Quelques génériques :
Bourgogne Aligoté — 2 ha 57 a 91 ca,
Bourgogne Blanc — 35 a 19 ca,
Bourgogne Rouge — 74 a 11 ca,
Côteaux Bourguignons Blanc — 26 a 27 ca,
Côteaux Bourguignons Rouge — 52 a 29 ca.

Ils en parlent

Voici, parmi tant d’autres, quelques commentaires et critiques parus depuis 1988 sur les vins du Domaine Leroy :

Robert M. PARKER dans le Guide Parker des Vins de France de 1997

« Au risque de sembler redondant, je dirai, notamment aux lecteurs qui n’auraient pas consulté mon ouvrage sur les vins de Bourgogne, que seule Lalou BIZE-LEROY règne au sommet de l’échelle de la qualité dans cette région. Parce qu’elle est perfectionniste, parce qu’elle a l’audace de tenir de petits rendements et de mettre ses vins en bouteille sans collage ni filtration.
Elle est vivement critiquée par certains négociants locaux et par quelques propriétaires de prestigieux domaines. Ses détracteurs ne sont pas seulement animés d’une envie et d’une jalousie féroces, mais ils craignent aussi cette femme qu’ils estiment être à l’origine d’un intérêt croissant pour les rendements restreints et la culture biodynamique. Les véritables passionnés de la Bourgogne réalisent peut-être que les vins du Domaine Leroy remettent en question une grande partie de ce qui se fait aujourd’hui dans cette région viticole ».

Robert M. PARKER, JR’S dans The Wine Advocate « 20 Years » du 23 décembre 1998

« Lalou Bize-Leroy. Les Bourguignons deviennent fous en constatant la qualité des vins de Lalou Bize-Leroy, et surtout les prix faramineux qu’ils atteignent. Ne sacrifiant à aucun compromis, elle produit toute une gamme de vins rouges et blancs qui n’ont pas d’égal dans le monde ».

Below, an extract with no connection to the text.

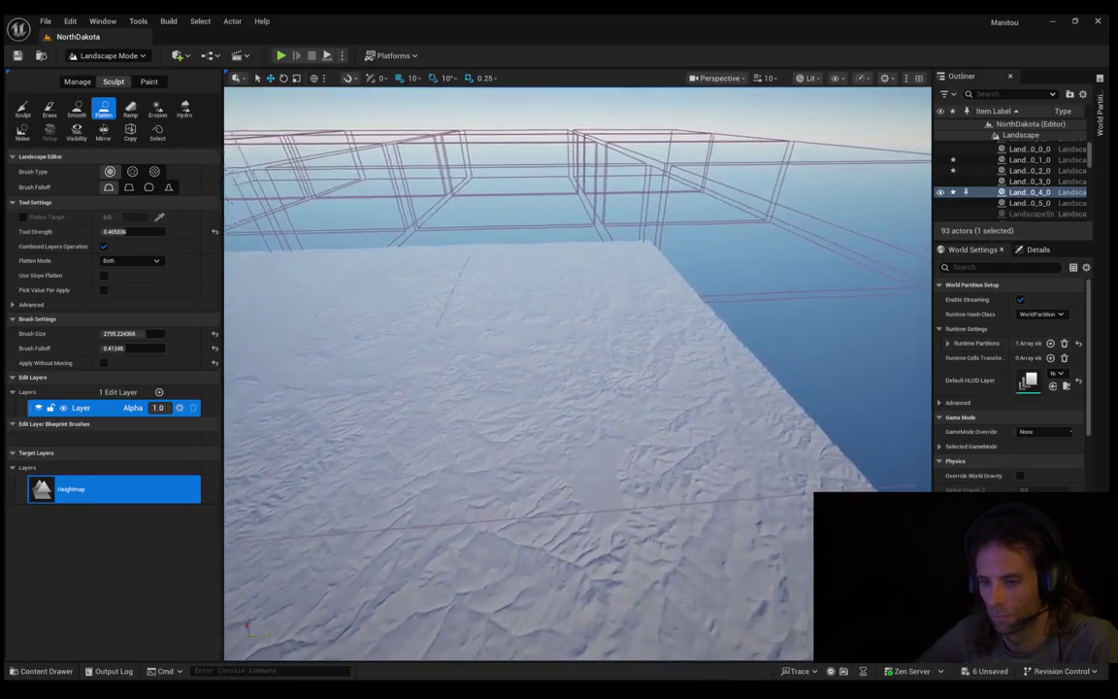
key("d")
left_click_drag(577, 374, 577, 335)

Michel BETTANE dans La Revue des Vins de France de juillet-août 2000

« Le DOMAINE LEROY rappelle à tous la marge existante entre le très bon et le très grand, il s’agit pour nous du sommet absolu de la Bourgogne ».

Michel BETTANE et Thierry DESSEAUVE dans Le Guide Bettane & Desseauve 2009 p.507

« Ce domaine prestigieux regroupe neuf grands crus… Les vignes sont cultivées selon les principes de la biodynamie et produisent des quantités infimes de raisin, mais d’une qualité sans aucun équivalent connu dans le monde en matière de pinot noir. La beauté des parfums de tous les crus n’a d’égale que l’élégance suprême de leur texture et la précision de la définition du terroir. Ce sont des modèles absolus de qualité, reconnus par tous et donc universellement recherchés ».

Clive COATES dans The Vine n° 126, page 44

« C’est le plus grand domaine de Bourgogne… Comment détermine-t-on la grandeur ? Par la taille ? La qualité ? Le Prix ? La « réputation » (si tant est que cela veuille dire quelque chose) ? La couverture médiatique ? Quelle que soit la manière dont on la définit, aujourd’hui, les plus grands domaines de Bourgogne doivent être ceux qui se trouvent sous le contrôle de Lalou Bize : le Domaine Leroy et son propre Domaine d’Auvenay. Les domaines Jadot, Faiveley et Bouchard Père et Fils sont bien plus grands en taille, celui de la Romanée-Conti est le plus splendide en termes de pourcentage de grand terroir, mais en termes de noblesse des vins, la fierté de la région doit aller à Leroy et au Domaine d’Auvenay. La concentration, la profondeur et l’intensité absolues que Lalou Bize parvient à mettre en bouteilles sont époustouflantes ».

La Revue du vin de France, n°567, décembre 2012 – janvier 2013, page 46 et suivantes

« Leroy, la perfection même. Plus qu’un modèle, ses vins s’avèrent une référence absolue […] Aucun domaine au monde ne s’est imposé un tel niveau d’exigence en matière de viticulture. Cette productrice hors pair ne vit que pour et par ses vignes. Chaque millésime est pour elle un nouveau défi à relever : produire à partir de rendements minuscules des raisins qui proposent une lecture la plus juste possible de leur terroir ».